Aber nicht nur Kulturschaffende, ob jüdisch oder nicht, traf der Bannfluch der Emigration. Ebenso fielen Wissenschaftlerinnen und Wissenschaftler einer Säuberung der Universitäten zum Opfer; Berufsverbote wurde ohne Begründung ausgesprochen. Doch ob Mediziner, Physiker, Historiker oder Philosophen – sie alle waren in Jugoslawien willkommen.

Hier galten keine Nürnberger Gesetze; dafür hatten Katholizismus, Orthodoxie, Islam und Judentum den Status anerkannter Glaubensgemeinschaften. Das Nebeneinander der Religionen war ein Erbe aus osmanischer Zeit, seitdem die Mehrheit der Juden im 15. und 16. Jahrhundert vor der katholischen Reconquista aus der iberischen Halbinsel geflohen war.

«Dubrovnik by Konštantín Bauer«/ CC0 1.0

Ein Ruf an Universität Belgrad rettete denn auch den bekannten Byzantinisten Georg Ostrogorsky, der einst vor den Bolschewisten geflohen war, bevor er ein zweites Mal vor den Nazis fliehen musste. In Breslau hatte er SA-Aufmärsche miterlebt; dort wurden Hochschullehrer mitten aus den Prüfungen herausgeholt, um sie zu entlassen.

Weniger Glück hatte der deutsch-jüdische Zahnmediziner Hans Moral, der einen Ruf von der Universität Belgrad erhielt. Jugoslawien übte nicht nur Kritik an Nazideutschlands Antisemitismus geübt, sondern nahm Immigranten herzlich auf.
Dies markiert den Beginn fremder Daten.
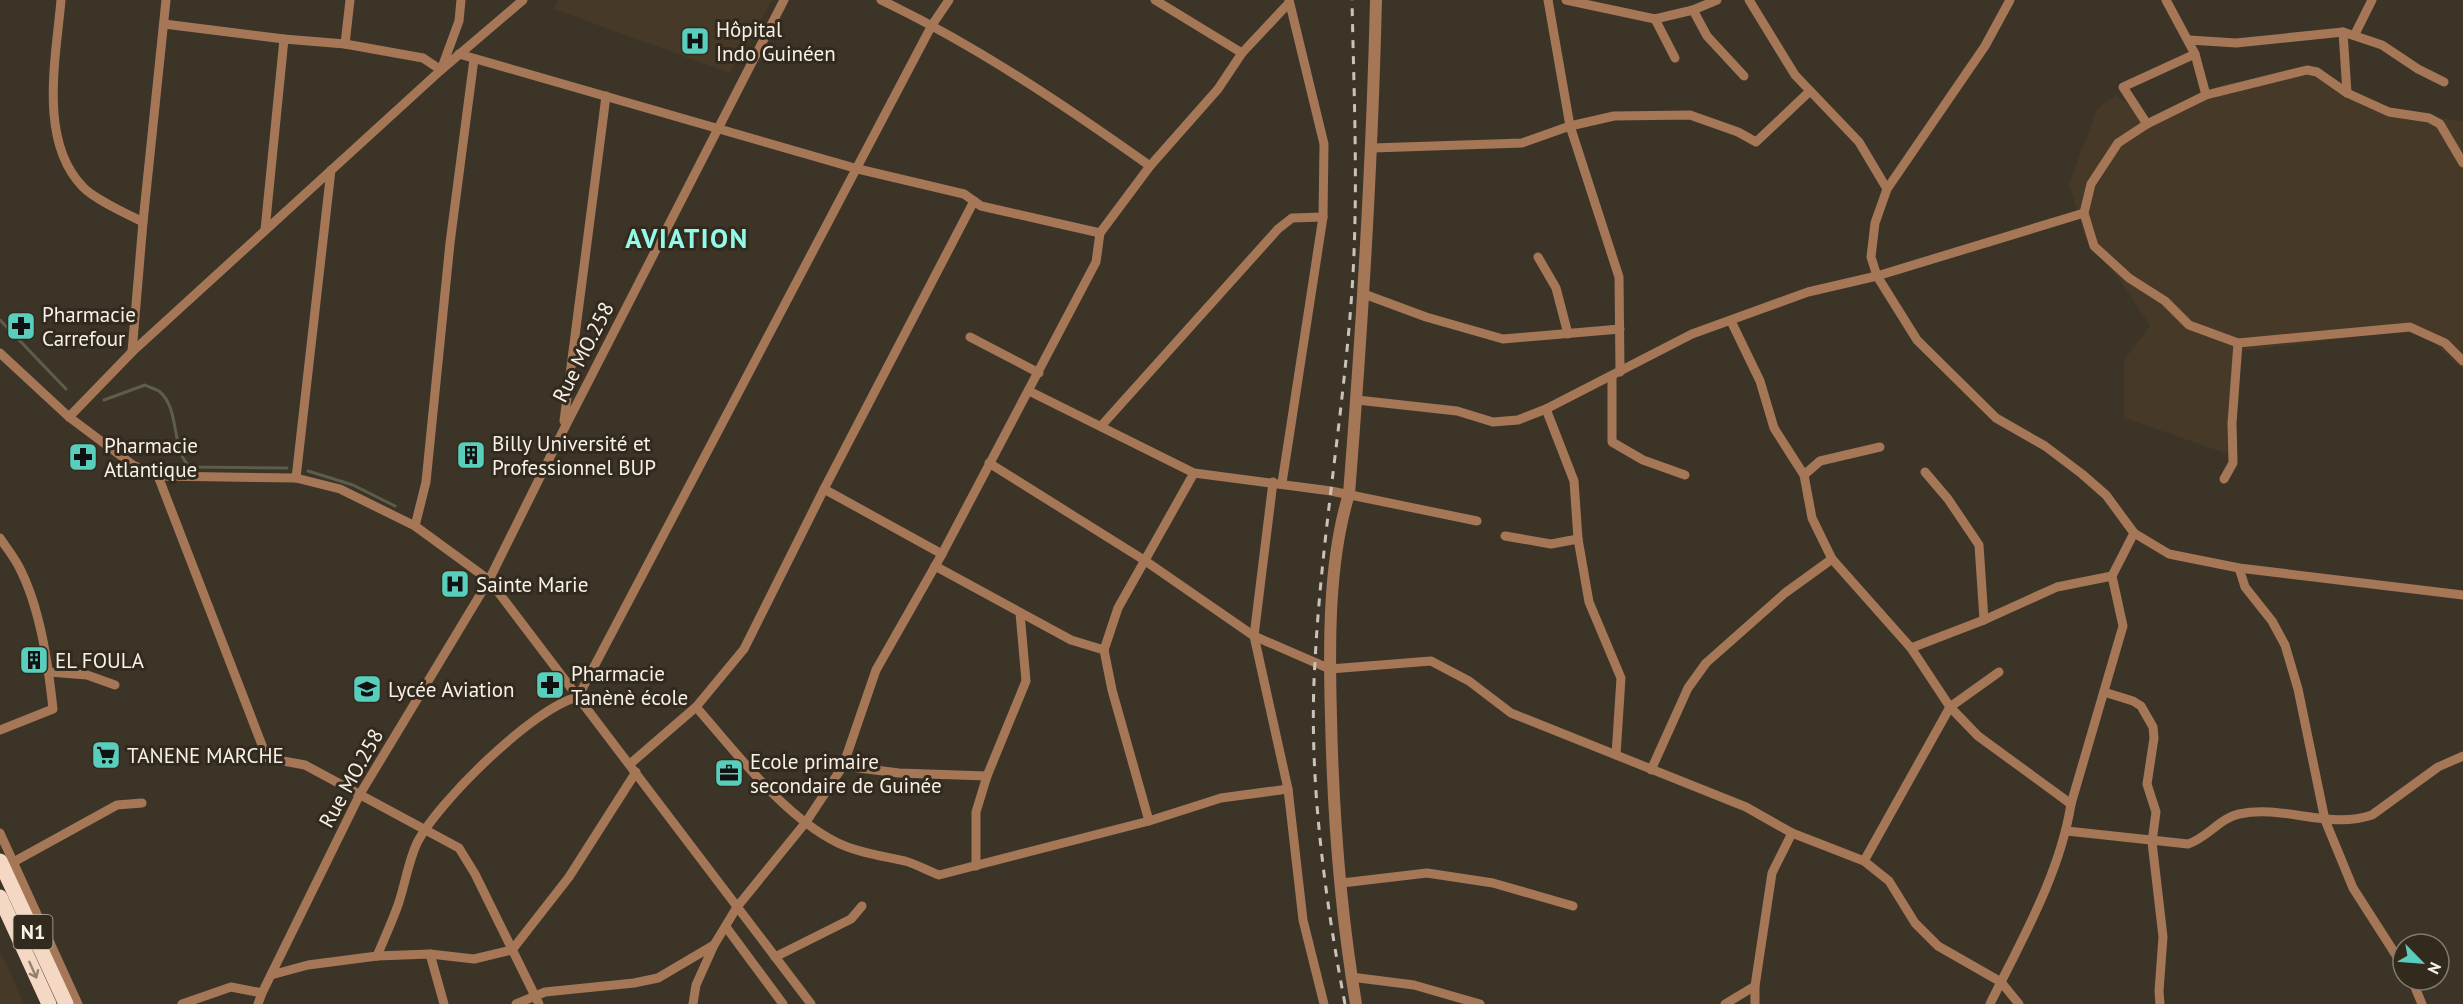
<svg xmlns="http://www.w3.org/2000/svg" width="2463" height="1004" font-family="'PT Sans',sans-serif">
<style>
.built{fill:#463927}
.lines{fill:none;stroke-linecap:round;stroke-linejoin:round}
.stream{stroke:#5c5e4b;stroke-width:3}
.minor{stroke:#a57757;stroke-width:9}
.tertiary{stroke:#a57757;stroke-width:12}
.trunk{stroke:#f4d8c4;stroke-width:15}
.rail{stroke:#cac3ba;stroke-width:3;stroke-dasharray:8 8;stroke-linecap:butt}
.oneway{stroke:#948171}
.labels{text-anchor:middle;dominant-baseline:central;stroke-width:6;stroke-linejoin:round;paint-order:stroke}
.shield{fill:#332a1e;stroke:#bcb5ac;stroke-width:1.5}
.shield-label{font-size:20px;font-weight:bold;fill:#f7f1e9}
.poi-label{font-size:21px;fill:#f7f1e9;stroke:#332a1e;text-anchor:start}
.street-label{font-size:21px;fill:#f7f1e9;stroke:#332a1e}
.district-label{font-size:27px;font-weight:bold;letter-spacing:1.5px;fill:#93fae9;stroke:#332a1e}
</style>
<rect width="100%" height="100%" fill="#3d3428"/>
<!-- built -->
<g class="built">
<path d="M558 0H772L730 73 554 9Z"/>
<path d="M2313 68 2376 105 2463 122V370L2425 334 2411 330 2241 351 2228 454 2124 418V360L2150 326 2120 280 2086 239 2069 184 2097 109 2116 95 2147 118 2221 85Z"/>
<path d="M0 950 24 1004H0Z"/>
</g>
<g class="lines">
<!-- stream -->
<g class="stream">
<path d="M0 320 66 389"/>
<path d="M104 400 145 385C149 387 155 389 159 391 181 409 170 449 190 467L287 468"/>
<path d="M308 471 353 485 395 506"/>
</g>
<!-- minor -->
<g class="minor">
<path d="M61 0C56 58 38 141 83 187 94 199 127 214 143 222"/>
<path d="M881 0C977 46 1064 105 1150 166"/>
<path d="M1155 0 1242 53"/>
<path d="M1548 0 1570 126 1619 277 1620 372"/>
<path d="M1566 0 1655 19 1693 10 1717 0"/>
<path d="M1749 0 1795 75 1859 142 1887 189"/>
<path d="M2010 0 1985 46 1887 189 1875 223 1871 257 1877 276 1917 340 1996 418 2045 446 2082 474 2106 495 2134 533 2169 554 2239 568 2463 595"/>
<path d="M2166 0 2195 54 2206 95 2307 70 2317 72 2347 93 2389 112 2429 118 2440 124 2463 163"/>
<path d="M1693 10 1707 36 1744 76"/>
<path d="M1655 19 1675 58"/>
<path d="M164 24 284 39 345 44 423 58 441 70 459 21 461 0"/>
<path d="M2343 32 2347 93"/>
<path d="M2355 34 2372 0"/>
<path d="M2189 40 2236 43 2343 32 2382 45 2418 69 2444 82"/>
<path d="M345 44 350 0"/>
<path d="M459 54 858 169 964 194 981 206 1100 233"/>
<path d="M2206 95 2147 124 2118 143 2091 184 2084 213 2094 246 2129 278 2165 301 2189 325 2238 343 2410 327 2445 343 2463 361"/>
<path d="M2147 124 2123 87 2195 54"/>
<path d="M1373 148 1522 143 1570 126 1614 116 1690 115 1738 132 1756 142 1810 91"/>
<path d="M265 230 284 39"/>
<path d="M1538 257 1556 288 1568 334"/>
<path d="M1364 294 1426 317 1503 339 1620 329"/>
<path d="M1731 321 1760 381 1774 428 1804 475 1812 518 1832 559 1911 648 1950 707 1978 736 2071 804"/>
<path d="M970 337 1039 373"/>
<path d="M132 352 143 222 166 0"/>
<path d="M0 353 69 417 133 465 158 476 296 478 340 489 415 526 489 580 811 1004"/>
<path d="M1612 376V442L1643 460 1685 475"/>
<path d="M1029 391 1194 473 1331 491 1477 521"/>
<path d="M1357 400 1457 411 1493 422 1518 420 1546 409 1692 334 1808 292 1877 276 2084 213"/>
<path d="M1546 409 1574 481 1578 539 1589 602 1621 678 1616 755"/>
<path d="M69 417 132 352 441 70 523 0"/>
<path d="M564 421 606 96"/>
<path d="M1102 425 1278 229 1292 218 1323 217"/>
<path d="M989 463 1144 560 1254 636 1330 669 1431 661 1469 681 1511 713 1746 807 1792 833 1864 861 1889 881 1915 923 1938 946 2001 982 2019 1004"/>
<path d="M1925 472 1948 499 1979 545 1984 620"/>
<path d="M1804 475 1820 461 1880 447"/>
<path d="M158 476 267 758 305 765 459 848 475 874 539 1004"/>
<path d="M296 478 331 170"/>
<path d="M2224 479 2233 463 2232 423 2238 343"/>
<path d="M1273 482 1254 636 1288 789 1303 920 1324 1004"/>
<path d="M1282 483 1323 217 1324 144 1289 0"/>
<path d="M824 489 942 554"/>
<path d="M415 526 426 482 450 243 474 59"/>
<path d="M1505 536 1551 544 1578 539"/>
<path d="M0 538C6 547 13 556 18 565 40 606 48 663 53 709L0 730"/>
<path d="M935 566 1071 640 1104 650"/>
<path d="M2239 568 2245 587 2272 621 2285 645 2298 689 2325 820 2353 888 2403 966"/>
<path d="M1911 648 1984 620 2057 587 2112 576"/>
<path d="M49 672 87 675 115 685"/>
<path d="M2104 692 2133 701 2141 706 2153 727 2154 738 2147 784 2156 812 2152 842 2163 937 2159 991 2160 1004"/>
<path d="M696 707C736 752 783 816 838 843 859 853 883 856 905 861 916 864 928 871 939 875L1149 821 1221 798 1288 789"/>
<path d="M630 764 696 707 744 649 824 489 974 201"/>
<path d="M843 766 899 773 987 776"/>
<path d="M1651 770 1688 688 1706 663 1785 593 1832 559"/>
<path d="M1149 821 1112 690 1104 650 1118 608 1194 473"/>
<path d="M2067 831 2188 844C2207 838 2220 818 2239 814 2283 804 2328 830 2372 815L2438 767 2463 756"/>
<path d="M0 833 78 1004"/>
<path d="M1864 861 1950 707 1999 672"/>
<path d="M8 865 117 805 142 803"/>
<path d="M976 866V812L987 776 1026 681 1020 613"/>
<path d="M1342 883 1427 873 1493 883 1573 906"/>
<path d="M726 927 783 1004"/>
<path d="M430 954 444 1004"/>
<path d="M377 956C384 939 392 922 398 905 405 885 408 862 417 843 437 803 534 707 578 697L932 25 949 0"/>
<path d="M775 957 851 919 862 906"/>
<path d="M271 975 308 965 377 956 430 954 474 959 512 950 569 877 636 772"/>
<path d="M1351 977 1414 985 1480 1004"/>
<path d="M2412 980 2422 1004"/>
<path d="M182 1004 231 987 262 993"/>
<path d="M258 1004 262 993 360 794 489 580 563 431 784 0"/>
<path d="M516 1004 545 992 634 983 658 978 714 945"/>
<path d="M693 1004 696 985 714 945 737 907 806 822 843 766 876 670 942 554 1096 262 1100 233 1150 166 1218 89 1242 53 1288 4"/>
<path d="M1725 1004 1755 986"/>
<path d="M1755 1004V986L1772 873 1792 833"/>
<path d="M1990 1004C2021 941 2060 874 2071 804L2123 626 2112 576 2134 533"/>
</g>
<!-- tertiary -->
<path class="tertiary" d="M1356 1004C1340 909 1333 813 1331 717 1329 647 1328 562 1349 494 1362 330 1372 165 1376 0"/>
<!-- trunk -->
<g class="trunk">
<path d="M0 861 66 1004"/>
<path d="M0 897 49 1004"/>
</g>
<!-- rail -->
<path class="rail" d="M1345 1004C1324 894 1308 773 1315 662 1321 542 1342 423 1351 304 1359 203 1354 101 1352 0"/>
</g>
<!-- one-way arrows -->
<defs><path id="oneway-shaft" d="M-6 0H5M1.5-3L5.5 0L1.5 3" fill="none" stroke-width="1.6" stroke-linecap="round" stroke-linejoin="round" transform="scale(1.5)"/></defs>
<use class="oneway" href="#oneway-shaft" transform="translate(33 970) rotate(66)"/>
<!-- icons -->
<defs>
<g id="hospital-square" transform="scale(1.5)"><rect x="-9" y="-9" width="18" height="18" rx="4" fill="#5acebd" stroke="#332a1e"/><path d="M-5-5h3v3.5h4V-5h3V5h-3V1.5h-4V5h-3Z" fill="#111"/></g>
<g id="pharmacy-square" transform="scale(1.5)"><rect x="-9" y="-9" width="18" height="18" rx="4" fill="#5acebd" stroke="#332a1e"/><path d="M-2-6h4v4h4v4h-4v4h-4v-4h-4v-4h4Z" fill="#111"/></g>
<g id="building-square" transform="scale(1.5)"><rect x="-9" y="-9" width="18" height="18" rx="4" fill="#5acebd" stroke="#332a1e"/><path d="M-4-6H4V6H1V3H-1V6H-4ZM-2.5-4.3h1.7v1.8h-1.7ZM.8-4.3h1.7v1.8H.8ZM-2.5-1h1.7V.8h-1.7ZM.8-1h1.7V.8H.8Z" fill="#111"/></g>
<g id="school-square" transform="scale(1.5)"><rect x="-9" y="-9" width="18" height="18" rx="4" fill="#5acebd" stroke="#332a1e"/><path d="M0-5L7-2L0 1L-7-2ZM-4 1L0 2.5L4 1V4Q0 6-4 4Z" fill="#111"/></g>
<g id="supermarket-square" transform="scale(1.5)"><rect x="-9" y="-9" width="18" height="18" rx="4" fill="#5acebd" stroke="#332a1e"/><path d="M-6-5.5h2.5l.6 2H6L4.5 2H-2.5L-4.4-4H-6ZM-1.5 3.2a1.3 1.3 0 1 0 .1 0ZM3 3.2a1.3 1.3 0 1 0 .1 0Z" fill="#111"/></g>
<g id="office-square" transform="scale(1.5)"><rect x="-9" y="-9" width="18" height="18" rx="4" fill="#5acebd" stroke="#332a1e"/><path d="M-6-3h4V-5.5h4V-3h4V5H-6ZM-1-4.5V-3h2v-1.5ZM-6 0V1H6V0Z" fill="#111"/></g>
</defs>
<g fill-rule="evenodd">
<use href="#hospital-square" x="695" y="41"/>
<use href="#pharmacy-square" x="21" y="326"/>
<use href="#building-square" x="471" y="455"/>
<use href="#pharmacy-square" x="83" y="457"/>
<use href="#hospital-square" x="455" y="584"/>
<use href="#building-square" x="34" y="660"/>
<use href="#pharmacy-square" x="550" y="685"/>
<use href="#school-square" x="367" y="689"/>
<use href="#supermarket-square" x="106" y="755"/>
<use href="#office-square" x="729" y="773"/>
</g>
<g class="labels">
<!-- shield labels -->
<rect class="shield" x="13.5" y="915" width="39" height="34" rx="4.5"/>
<g class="shield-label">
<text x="33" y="932">N1</text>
</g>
<!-- poi labels -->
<g class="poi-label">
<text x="716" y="29">Hôpital<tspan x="716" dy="24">Indo Guinéen</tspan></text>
<text x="42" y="314">Pharmacie<tspan x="42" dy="24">Carrefour</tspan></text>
<text x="492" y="443">Billy Université et<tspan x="492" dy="24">Professionnel BUP</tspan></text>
<text x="104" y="445">Pharmacie<tspan x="104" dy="24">Atlantique</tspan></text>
<text x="476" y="584">Sainte Marie</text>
<text x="55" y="660">EL FOULA</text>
<text x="571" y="673">Pharmacie<tspan x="571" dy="24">Tanènè école</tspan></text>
<text x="388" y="689">Lycée Aviation</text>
<text x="127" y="755">TANENE MARCHE</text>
<text x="750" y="761">Ecole primaire<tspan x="750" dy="24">secondaire de Guinée</tspan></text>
</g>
<!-- street labels -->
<g class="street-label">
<text transform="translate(583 352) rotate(-63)">Rue MO.258</text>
<text transform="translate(351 778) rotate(-61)">Rue MO.258</text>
</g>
<!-- district labels -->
<g class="district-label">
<text x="687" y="238">AVIATION</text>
</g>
</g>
<!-- north arrow -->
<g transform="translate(2421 962) rotate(115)"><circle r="28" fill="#332a1e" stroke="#817a6f" stroke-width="1.5"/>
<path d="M0-4.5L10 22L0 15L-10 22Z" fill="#5acebd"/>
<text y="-9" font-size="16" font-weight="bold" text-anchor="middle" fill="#f7f1e9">N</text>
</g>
</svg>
Moral aber wartete vergeblich auf seine Ausreisegenehmigung und beging schliesslich Selbstmord.

Das Königreich Serbien war nach Grossbritannien der zweite Staat gewesen, der die Balfour Deklaration anerkannte; dort pflegte man eine tolerante Haltung gegenüber den Juden und verurteilte den Antisemitismus, was den Nazis ein Dorn im Auge war. Eine kleine Gruppe von NS-Sympathisanten gab es gleichwohl; ihr fiel der deutsch-jüdische Emigrant und Krebsforscher Ferdinand Blumenthal zum Opfer, der schliesslich nach Wien ging.

Flucht mit einem Krokodil

Auch der Präsident des jugoslawischen PEN, Svetislav Stefanović, war ein Sympathisant des Faschismus, der bei der PEN-Konferenz in Dubrovnik 1933, während der es einen Streit über den Umgang mit Hitler-Deutschland gab, nach einem Kompromiss suchte. Damals hielt der Schriftsteller Ernst Toller eine flammende Rede gegen Nazideutschland – sehr zum Unmut der deutschen Delegation.

Zwar war Jugoslawien insgesamt ein sicherer Hort für Verfolgte aus Deutschland und Österreich, aber eben auch eine Diktatur; die Kritik am NS-Regime konnte daher als eine versteckte gegen König Alexander aufgefasst werden. Aussenpolitisch fuhr das Land einen schwierigen Kurs zwischen Nazideutschland und dem faschistischem Italien, das nach dem Balkan griff.

König Alexander beriet sich deswegen 1934 in Marseille mit dem französischen Aussenminister Barthos, wie man NS-Deutschland eindämmen könne, und wollte dazu sogar Italien im Rahmen eines Mittelmeerpaktes einbeziehen, doch wurde er auf offener Strasse von einem bulgarischen Ultranationalisten ermordet.

«Saint Sava Temple, Belgrade» by pbonahora/ CC0 1.0

Seit Hermann Görings Hochzeitsreise mit Emmy Sonnemann nach Dubrovnik 1935 wurde dann ein wachsender Einfluss NS-Deutschlands in Jugoslawien spürbar. Damals dachten viele Juden, der Nazi-Spuk werde bald vorübergehen. Doch dann begann die Jagd nach Visa, als viele Staaten ihre Grenzen schlossen.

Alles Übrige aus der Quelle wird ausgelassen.